Se você está pronto para um relacionamento de longo prazo com uma série, 'Sobrenatural' oferece a exploração mais detalhada da mitologia angelical na televisão moderna.​

«Anjos na América» (Angels in America, 2003)

Anjos na América

Mike Nichols dirigiu para a HBO uma minissérie de seis episódios baseada na peça vencedora do Pulitzer de Tony Kushner, que se tornou um evento televisivo e um manifesto cultural. A ação se passa em Nova York em 1985, no auge da epidemia de AIDS e da era conservadora de Reagan. No centro, vários destinos entrelaçados: o antiquário gay Prior Walter adoece com AIDS, seu parceiro Louis o abandona por medo; o jovem advogado mórmon Joe Pitt esconde sua homossexualidade de sua esposa viciada Harper; a figura histórica real Roy Cohn — um influente advogado de direita (mentor do jovem Trump) — morre de AIDS, mas se recusa a aceitar o diagnóstico. Prior começa a ser visitado por um anjo de fogo, proclamando-o profeta e informando que Deus abandonou o céu.​

'Anjos na América' é um drama épico que usa elementos fantásticos para falar sobre tragédias reais. Meryl Streep interpreta vários papéis, incluindo a mãe de Joe, o fantasma de Ethel Rosenberg e uma das encarnações do anjo. Al Pacino cria um retrato aterrorizante do corrupto Roy Cohn — um homem que usou suas conexões para obter o medicamento experimental AZT, inacessível à maioria dos moribundos. Emma Thompson incorpora o Anjo da América — uma criatura majestosa, mas cansada, que implora a Prior para parar o progresso humano para que Deus retorne ao céu. Prior recusa: ele escolhe a vida e a luta, apesar da doença e da dor.​

A série quebrou o recorde de número de Emmys para uma minissérie (11 prêmios) e se tornou o primeiro show a vencer todas as principais categorias. Mas o principal é que mostrou que a televisão é capaz de um discurso de grande escala sobre política, fé, sexualidade e morte sem simplificações ou compromissos. É uma conversa sobre como a sociedade abandona seus próprios, como o poder corrompe, e como a esperança sobrevive mesmo quando os anjos ordenam desistir.

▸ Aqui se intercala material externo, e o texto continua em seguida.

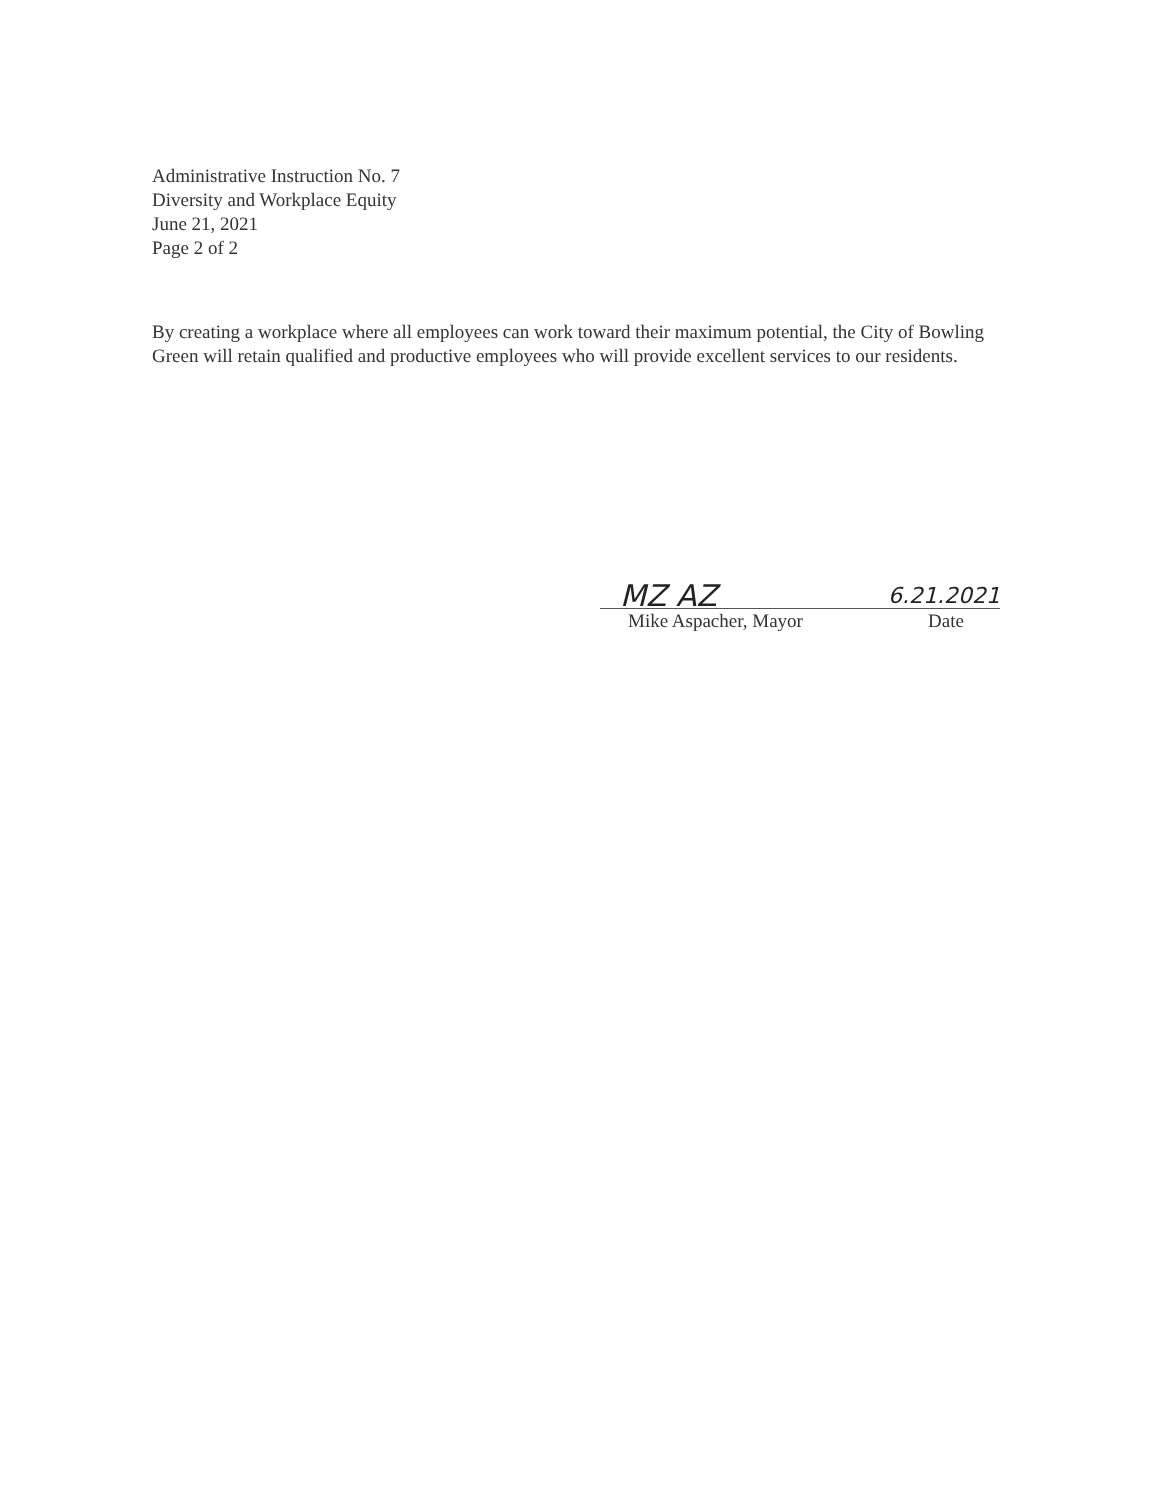Administrative Instruction No. 7
Diversity and Workplace Equity
June 21, 2021
Page 2 of 2
By creating a workplace where all employees can work toward their maximum potential, the City of Bowling Green will retain qualified and productive employees who will provide excellent services to our residents.
MZ AZ 6.21.2021
Mike Aspacher, Mayor Date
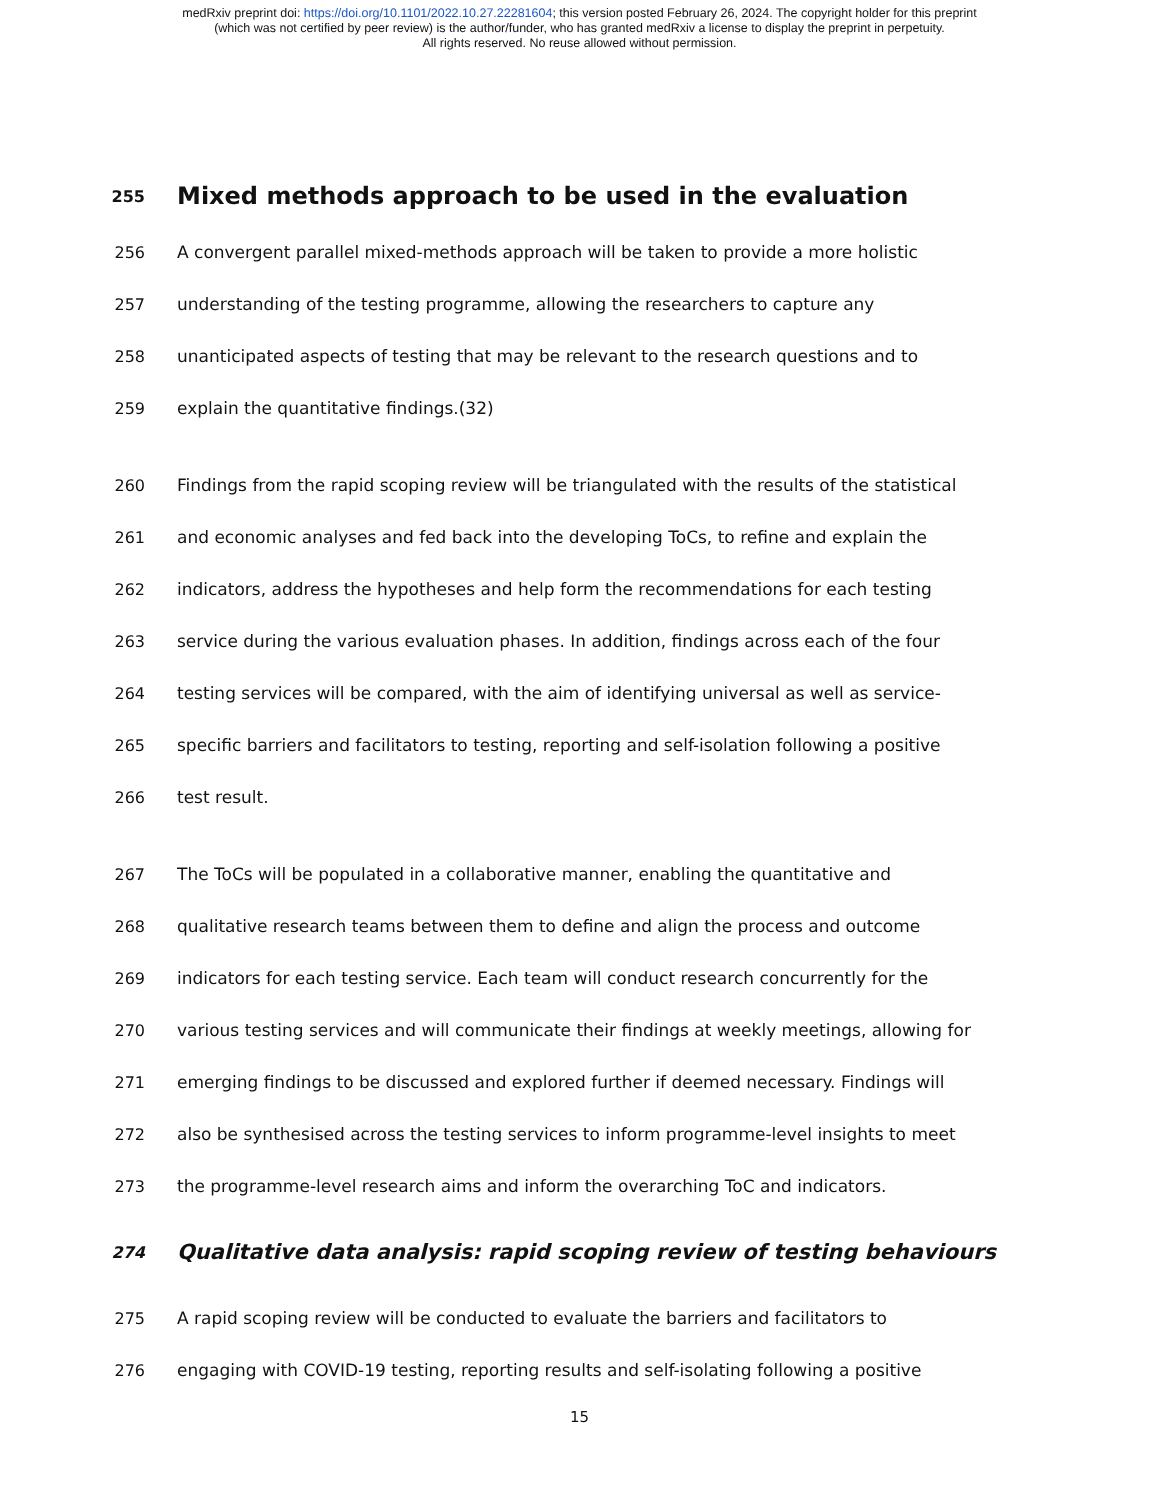medRxiv preprint doi: https://doi.org/10.1101/2022.10.27.22281604; this version posted February 26, 2024. The copyright holder for this preprint
(which was not certified by peer review) is the author/funder, who has granted medRxiv a license to display the preprint in perpetuity.
All rights reserved. No reuse allowed without permission.
255 Mixed methods approach to be used in the evaluation
256 A convergent parallel mixed-methods approach will be taken to provide a more holistic
257 understanding of the testing programme, allowing the researchers to capture any
258 unanticipated aspects of testing that may be relevant to the research questions and to
259 explain the quantitative findings.(32)
260 Findings from the rapid scoping review will be triangulated with the results of the statistical
261 and economic analyses and fed back into the developing ToCs, to refine and explain the
262 indicators, address the hypotheses and help form the recommendations for each testing
263 service during the various evaluation phases. In addition, findings across each of the four
264 testing services will be compared, with the aim of identifying universal as well as service-
265 specific barriers and facilitators to testing, reporting and self-isolation following a positive
266 test result.
267 The ToCs will be populated in a collaborative manner, enabling the quantitative and
268 qualitative research teams between them to define and align the process and outcome
269 indicators for each testing service. Each team will conduct research concurrently for the
270 various testing services and will communicate their findings at weekly meetings, allowing for
271 emerging findings to be discussed and explored further if deemed necessary. Findings will
272 also be synthesised across the testing services to inform programme-level insights to meet
273 the programme-level research aims and inform the overarching ToC and indicators.
274 Qualitative data analysis: rapid scoping review of testing behaviours
275 A rapid scoping review will be conducted to evaluate the barriers and facilitators to
276 engaging with COVID-19 testing, reporting results and self-isolating following a positive
15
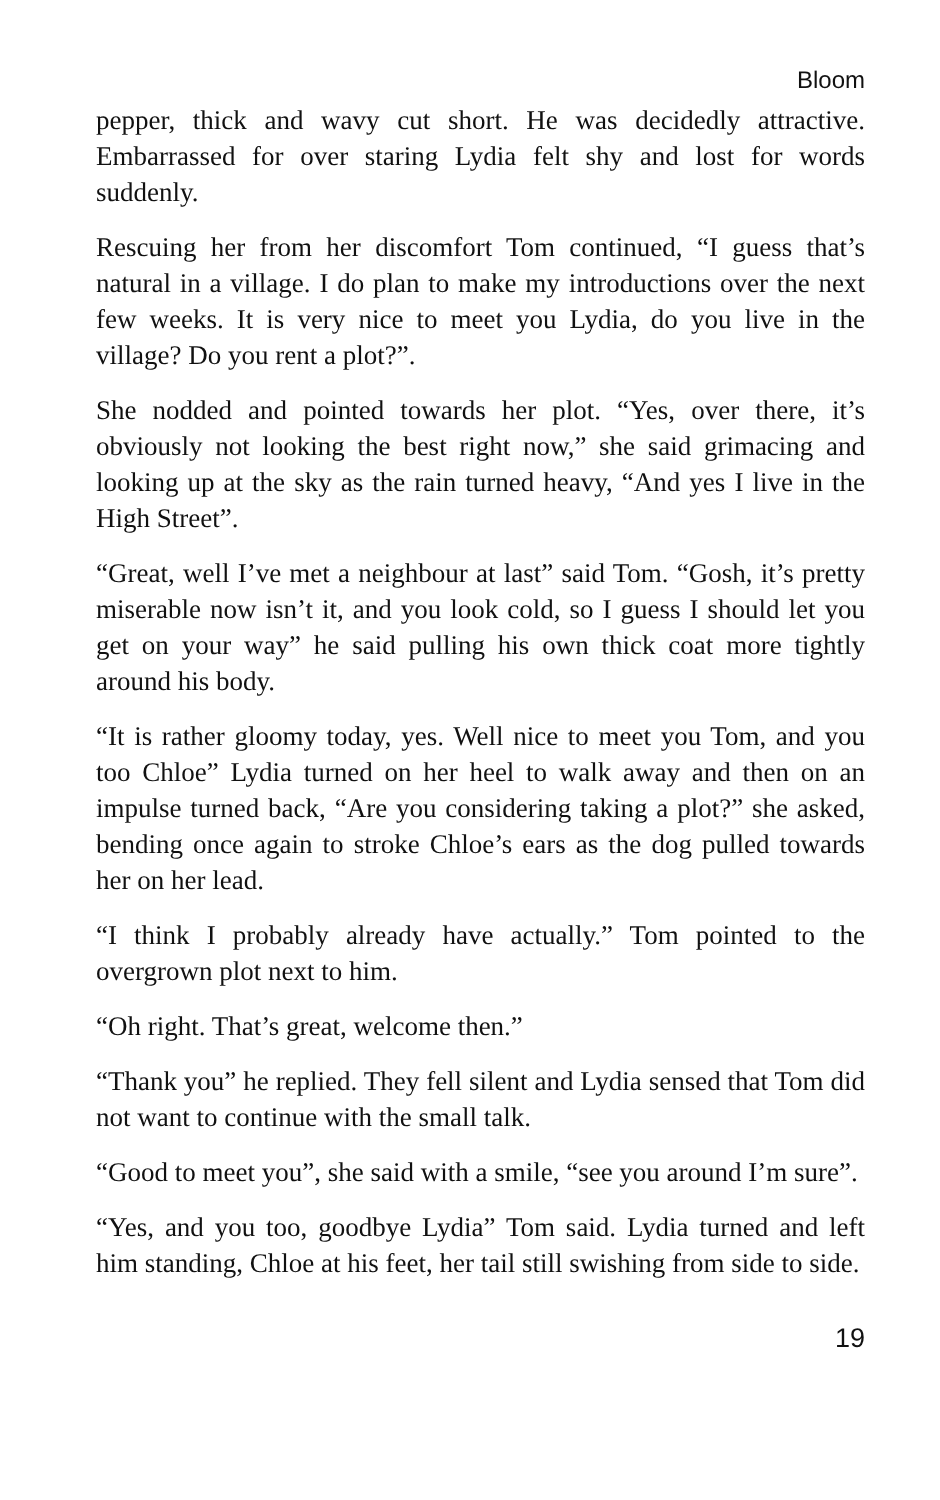Bloom
pepper, thick and wavy cut short. He was decidedly attractive. Embarrassed for over staring Lydia felt shy and lost for words suddenly.
Rescuing her from her discomfort Tom continued, “I guess that’s natural in a village. I do plan to make my introductions over the next few weeks. It is very nice to meet you Lydia, do you live in the village? Do you rent a plot?”.
She nodded and pointed towards her plot. “Yes, over there, it’s obviously not looking the best right now,” she said grimacing and looking up at the sky as the rain turned heavy, “And yes I live in the High Street”.
“Great, well I’ve met a neighbour at last” said Tom. “Gosh, it’s pretty miserable now isn’t it, and you look cold, so I guess I should let you get on your way” he said pulling his own thick coat more tightly around his body.
“It is rather gloomy today, yes. Well nice to meet you Tom, and you too Chloe” Lydia turned on her heel to walk away and then on an impulse turned back, “Are you considering taking a plot?” she asked, bending once again to stroke Chloe’s ears as the dog pulled towards her on her lead.
“I think I probably already have actually.” Tom pointed to the overgrown plot next to him.
“Oh right. That’s great, welcome then.”
“Thank you” he replied. They fell silent and Lydia sensed that Tom did not want to continue with the small talk.
“Good to meet you”, she said with a smile, “see you around I’m sure”.
“Yes, and you too, goodbye Lydia” Tom said. Lydia turned and left him standing, Chloe at his feet, her tail still swishing from side to side.
19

De burocratas celestiais a guerreiros caídos, de melodramas românticos a ações sangrentas — os anjos no cinema se mostram incrivelmente diversos. 'Sortudos' de Aziz Ansari com o desajeitado Keanu Reeves se encaixa nessa tradição, lembrando que até criaturas celestiais podem errar. E, talvez, seja exatamente isso o seu principal atrativo — eles cometem erros, duvidam, se apaixonam e mostram que o caminho do divino ao humano é mais curto do que parece.